Laminar-turbulent transition of a low Reynolds number rigid or flexible airfoil

Laminar-turbulent transition can affect the aerodynamic performance of low Reynolds number flyers, such as micro air vehicles that operate at the Reynolds number of 10(4)-10(5). To gain better understanding of the fluid physics and the associated aerodynamics characteristics, we coupled a Navier-Stokes solver, the e(N) transition model, and a Reynolds-averaged two-equation closure to study the low Reynolds number flow characterized with the laminar 14 separation bubble and transition. A new intermittency function suitable for low Reynolds number transitional flow incurred by laminar separation is proposed and tested.
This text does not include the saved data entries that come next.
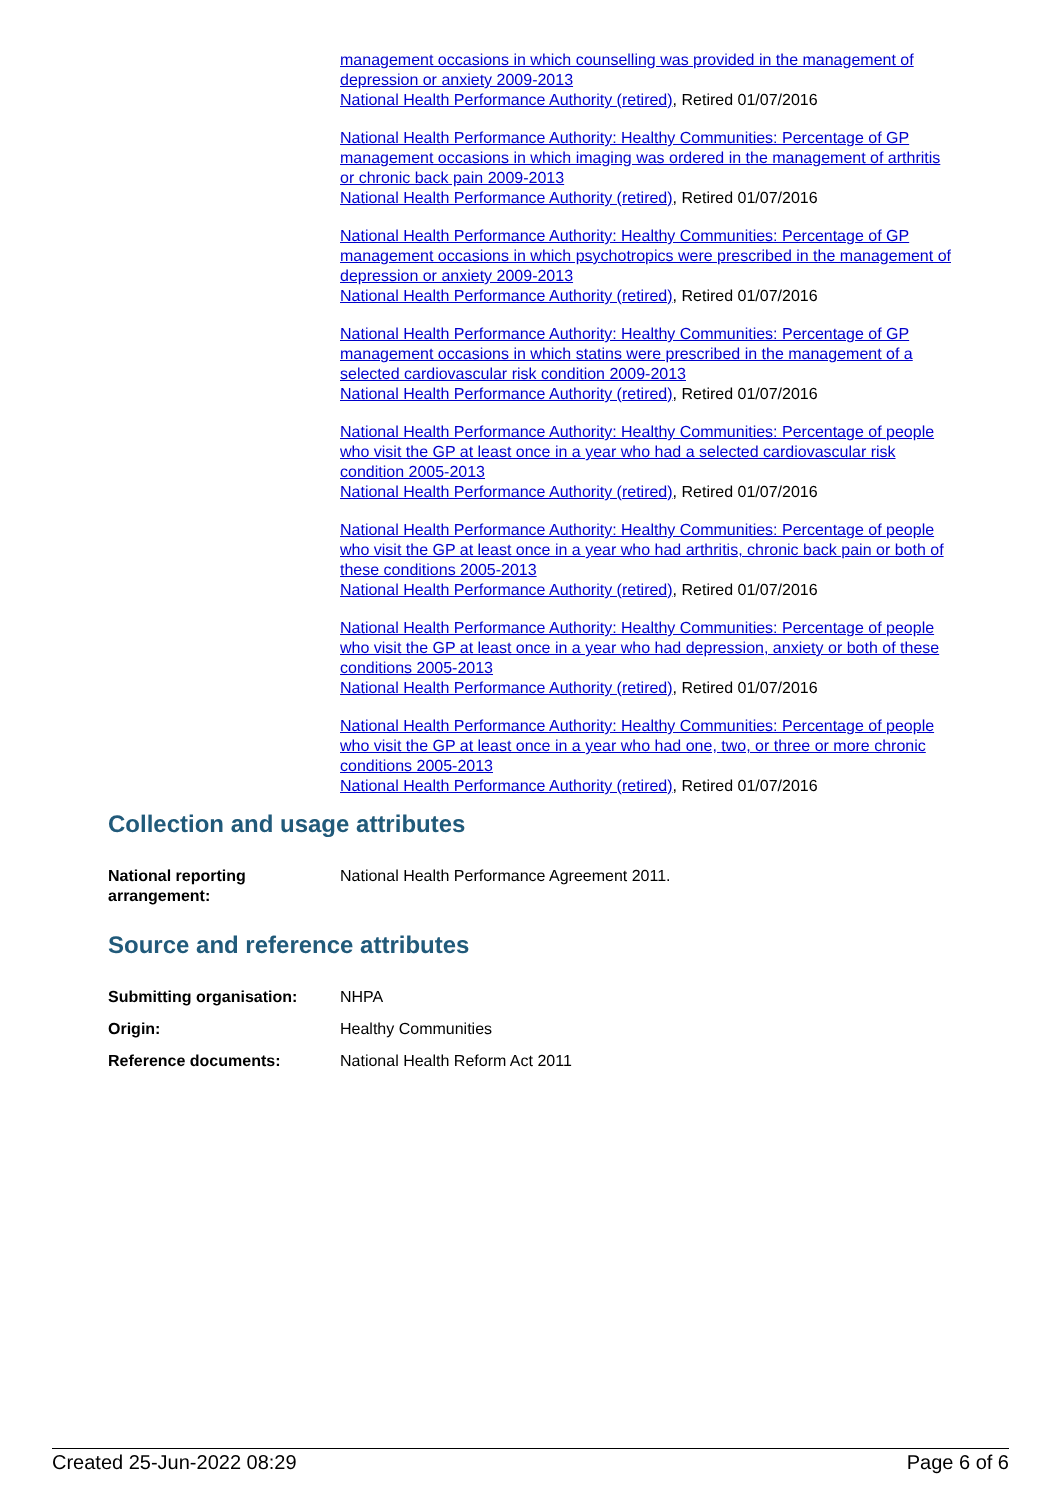management occasions in which counselling was provided in the management of depression or anxiety 2009-2013
National Health Performance Authority (retired), Retired 01/07/2016
National Health Performance Authority: Healthy Communities: Percentage of GP management occasions in which imaging was ordered in the management of arthritis or chronic back pain 2009-2013
National Health Performance Authority (retired), Retired 01/07/2016
National Health Performance Authority: Healthy Communities: Percentage of GP management occasions in which psychotropics were prescribed in the management of depression or anxiety 2009-2013
National Health Performance Authority (retired), Retired 01/07/2016
National Health Performance Authority: Healthy Communities: Percentage of GP management occasions in which statins were prescribed in the management of a selected cardiovascular risk condition 2009-2013
National Health Performance Authority (retired), Retired 01/07/2016
National Health Performance Authority: Healthy Communities: Percentage of people who visit the GP at least once in a year who had a selected cardiovascular risk condition 2005-2013
National Health Performance Authority (retired), Retired 01/07/2016
National Health Performance Authority: Healthy Communities: Percentage of people who visit the GP at least once in a year who had arthritis, chronic back pain or both of these conditions 2005-2013
National Health Performance Authority (retired), Retired 01/07/2016
National Health Performance Authority: Healthy Communities: Percentage of people who visit the GP at least once in a year who had depression, anxiety or both of these conditions 2005-2013
National Health Performance Authority (retired), Retired 01/07/2016
National Health Performance Authority: Healthy Communities: Percentage of people who visit the GP at least once in a year who had one, two, or three or more chronic conditions 2005-2013
National Health Performance Authority (retired), Retired 01/07/2016
Collection and usage attributes
National reporting
arrangement:
National Health Performance Agreement 2011.
Source and reference attributes
Submitting organisation: NHPA
Origin: Healthy Communities
Reference documents: National Health Reform Act 2011
Created 25-Jun-2022 08:29 Page 6 of 6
With the method, we investigate the performance of a rigid airfoil and a flexible airfoil, mounted with a flexible membrane structure on the upper surface, using SD7003 as the configuration. Good agreement is obtained between the prediction and experimental measurements regarding the transition location, aerodynamic coefficients, and overall flow structures. We also examine the impact of gust on the transition process and airfoil performance. We further investigate the effect of the flexible surface on the transition. We find that the self-excited flexible surface vibration affects the separation and transition positions; however, the time-averaged lift and drag coefficients are close to those of the rigid airfoil.